TAG analysis of “What does John like”, taken from Fei Xia’s thesis.

As was shown by (Vijay-Shanker and Weir 1994), TAG admits a O(|x|⁶) algorithm to sum over all trees. It would be relatively straight-forward to adapt Kim et al. (2019)’s model to TAG, but it might be computationally infeasible, since O(|x|⁶), while polynomial, is still slow.

In the previous post, we argued for constituents pretty heavily, but it’s often the hierarchical relationships between words that matter to linguists more than precisely capturing all the phrasal constituents. You might wonder why we talked about constituents at all, then? Well, recovering constituent boundaries is specifically the task that Kim et al. (2019) worked on. Indeed, it is evaluated by unlabeled constituency F1 as in Table 1 of Kim et al. (2019). You might also ask why the oracle parse in their Table 1 is not 100%. The reason is that PTB trees are non-binary and these non-binary trees are being approximated with binary trees, so the induced binary trees will always fall short of the gold constituent boundaries from the gold non-binary trees.

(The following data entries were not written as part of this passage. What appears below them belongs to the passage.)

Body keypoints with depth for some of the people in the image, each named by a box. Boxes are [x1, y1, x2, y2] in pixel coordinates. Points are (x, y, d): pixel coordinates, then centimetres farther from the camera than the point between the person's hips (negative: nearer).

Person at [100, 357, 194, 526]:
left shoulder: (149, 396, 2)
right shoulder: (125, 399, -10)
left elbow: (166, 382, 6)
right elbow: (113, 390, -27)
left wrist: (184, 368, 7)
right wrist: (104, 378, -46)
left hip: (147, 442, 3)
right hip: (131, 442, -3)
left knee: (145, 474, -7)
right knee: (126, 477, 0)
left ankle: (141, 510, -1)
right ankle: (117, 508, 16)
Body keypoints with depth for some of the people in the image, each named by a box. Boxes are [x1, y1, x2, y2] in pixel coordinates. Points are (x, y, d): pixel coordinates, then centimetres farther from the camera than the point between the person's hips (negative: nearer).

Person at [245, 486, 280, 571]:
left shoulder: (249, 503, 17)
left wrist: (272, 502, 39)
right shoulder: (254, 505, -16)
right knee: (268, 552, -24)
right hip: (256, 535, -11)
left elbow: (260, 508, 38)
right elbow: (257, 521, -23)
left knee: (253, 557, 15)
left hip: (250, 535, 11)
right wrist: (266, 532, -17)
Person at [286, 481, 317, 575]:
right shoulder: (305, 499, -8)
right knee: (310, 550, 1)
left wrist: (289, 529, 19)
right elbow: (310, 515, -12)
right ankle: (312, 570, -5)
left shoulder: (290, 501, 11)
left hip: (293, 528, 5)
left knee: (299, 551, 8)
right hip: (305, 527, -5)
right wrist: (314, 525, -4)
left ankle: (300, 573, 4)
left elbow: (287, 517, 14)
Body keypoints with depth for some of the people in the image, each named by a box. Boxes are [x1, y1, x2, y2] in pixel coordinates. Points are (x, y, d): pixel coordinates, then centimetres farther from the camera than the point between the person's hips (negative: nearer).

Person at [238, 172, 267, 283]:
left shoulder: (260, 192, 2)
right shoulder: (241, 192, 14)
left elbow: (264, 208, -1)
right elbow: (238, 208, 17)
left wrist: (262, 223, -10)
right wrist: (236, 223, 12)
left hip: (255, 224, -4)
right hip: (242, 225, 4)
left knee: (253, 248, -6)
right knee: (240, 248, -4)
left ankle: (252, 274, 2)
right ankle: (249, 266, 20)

Building on the deemphasis of the importance of constituency, we move to dependency grammar. If you are not tied to the idea that constituents are underlyingly continuous, then the issues faced by discontinuous constituents goes away. For example, ignoring constituency is effectively how dependency grammar (Tesnière 1959) handles the problem of discontinuous constituents. As an example, the dependency parses of (1) and (2) are shown below:

Dependency parse of (1)
Dependency parse of (2)

In the case of (1), we have that [the LSTM] has “trains” as a head and, in the case of (2), we have that [what] has “trains” as a head — this is exactly what we wanted. Here, we do not have an underlying structure in (2) where [train what] is an underlying contiguous constituent. In fact, the way we show that “what” has the same relationship to “train” as “the LSTM” does is with an arc labeled with the syntactic relation (here, ‘DOJB’). Indeed, in our assessment, one of the reasons that the Universal Dependencies project annotates dependency trees, rather than constituency trees, is because dependency grammars dispense with needing both an underlying and a surface tree, which would require better trained annotators, to find the underlying positions of many words.

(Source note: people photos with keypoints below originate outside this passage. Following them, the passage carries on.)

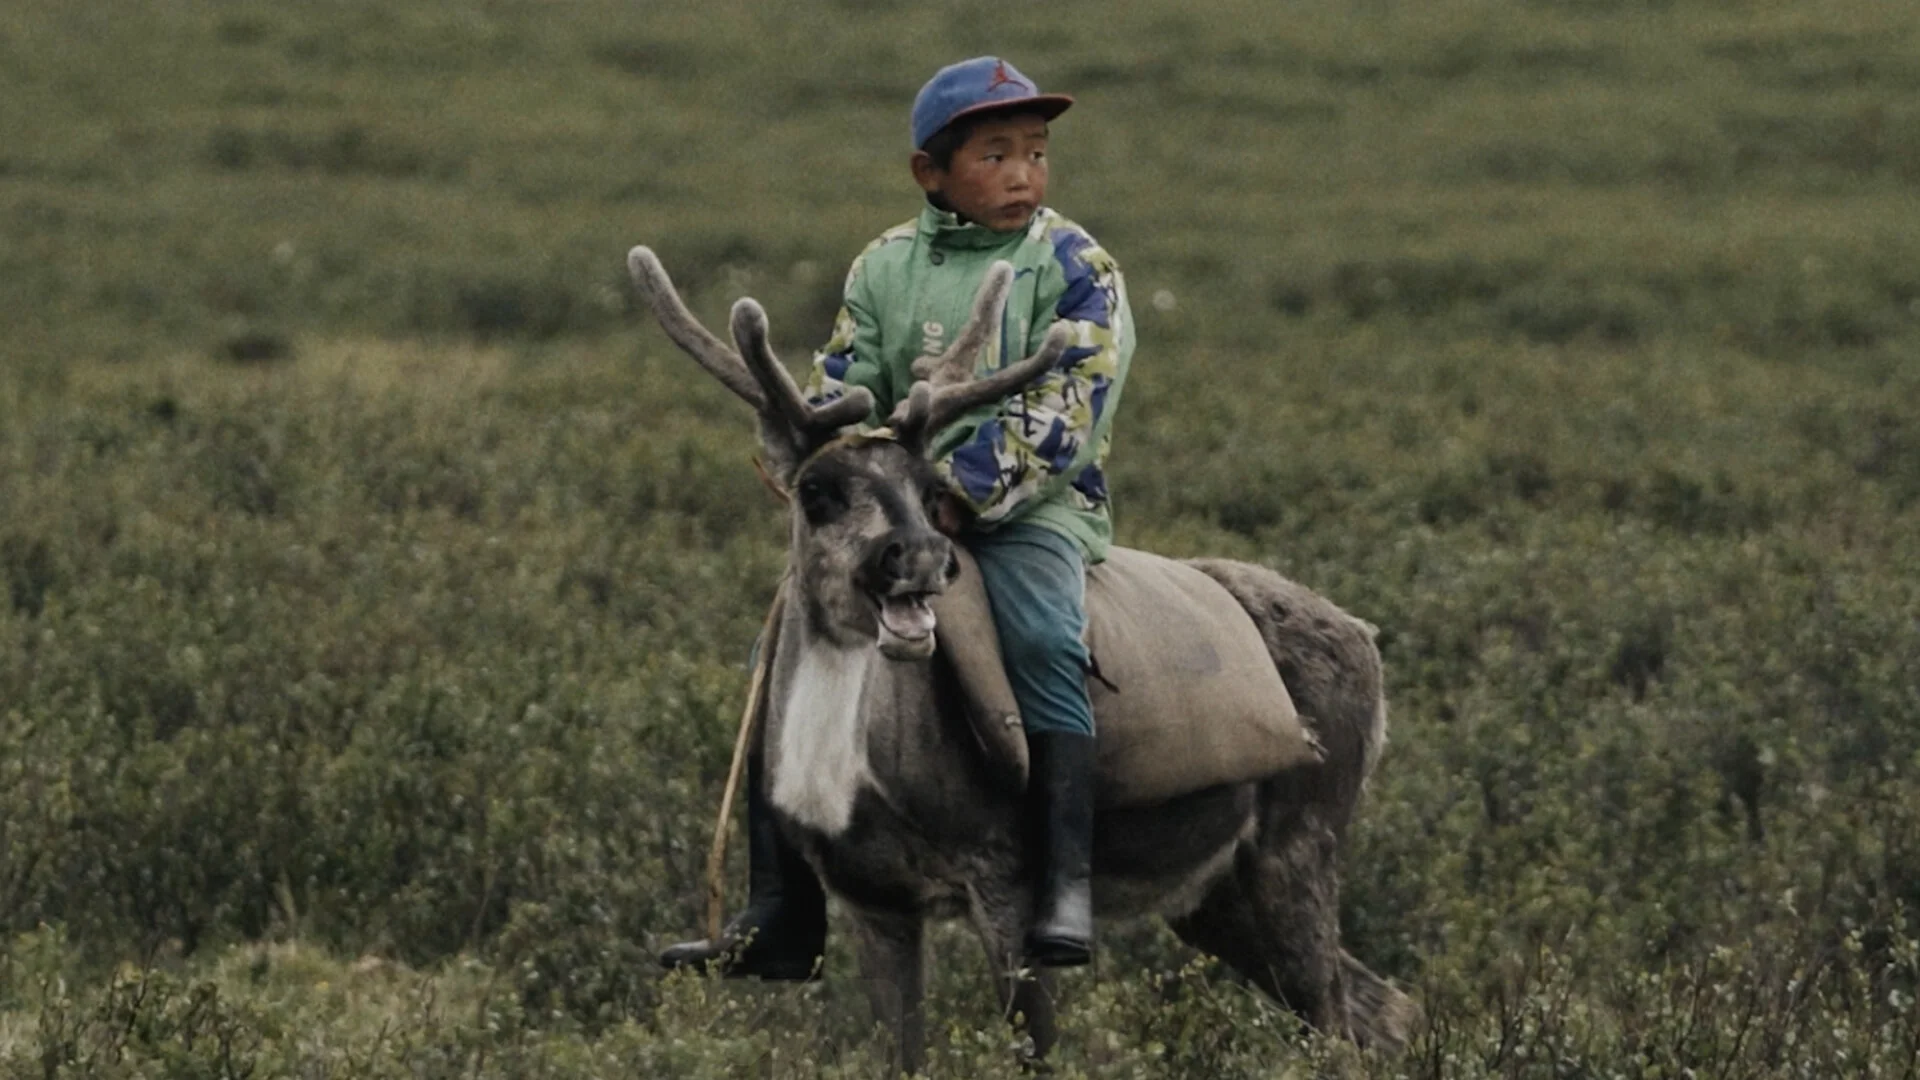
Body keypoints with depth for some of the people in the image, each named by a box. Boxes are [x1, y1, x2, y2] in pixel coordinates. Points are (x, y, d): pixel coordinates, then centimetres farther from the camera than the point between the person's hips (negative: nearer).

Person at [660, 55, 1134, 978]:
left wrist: (967, 491, -19)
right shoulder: (885, 270, 12)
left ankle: (1066, 890, -33)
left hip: (1032, 509, -5)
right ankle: (778, 917, -7)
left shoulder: (1075, 268, -1)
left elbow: (1065, 414, -11)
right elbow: (835, 399, 11)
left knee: (1043, 641, -34)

As a technical note, both of the dependency parses above are projective, i.e., the arcs do not cross when drawn above the sentence. In a construction given by Johnson (2007), you can transform projective trees into a context-free parse. However, such a transformation will result in a CFG with spurious ambiguity, i.e., there is more than one derivation tree in the grammar that corresponds to a single derived dependency parse. This is problematic, because the different derivation trees exhibit different constituency structure. This means that dependency grammar can be seen as underspecified with respect to constituency structure. Also note that, in the formalization of Kim et al. (2019), a grammar inducer is not required to recover the syntactic heads, which are also specified in dependency grammar. So, a dependency-based grammar inducer has to discover head relationship (more information than Kim et al.’s model discovers), but does not have to discover phrasal constituency boundaries (less information than Kim et al.’s model discovers).

Where to go from here?

Table 1 from Pitler et al (2013)

While English syntax is covered by projective trees relatively well, i.e. > 95%, Table 1 above shows that languages like Dutch are not well covered by such a restriction. In other words, the DMV, as applied to Dutch, could not correctly get the syntax right for more than 63.6%, which is not great. There are natural ways to extend dependency-based grammar inducers to handle non-projective trees, e.g. Cohen et al. (2011) give a model that admits exact inference for non-projective trees, albeit in O(|x|⁸) time. While Cohen et al.’s algorithm for exact marginal inference is quite slow, Carlos Gómez Ródriguez, one of the more innovative researchers in NLP, has a series of recent papers that provide probabilistic models that can be normalized over a set non-projective dependency trees in O(|x|⁴) time. We hope to find some time to meld that line of work with the recent proposal by Kim et al. in the near future.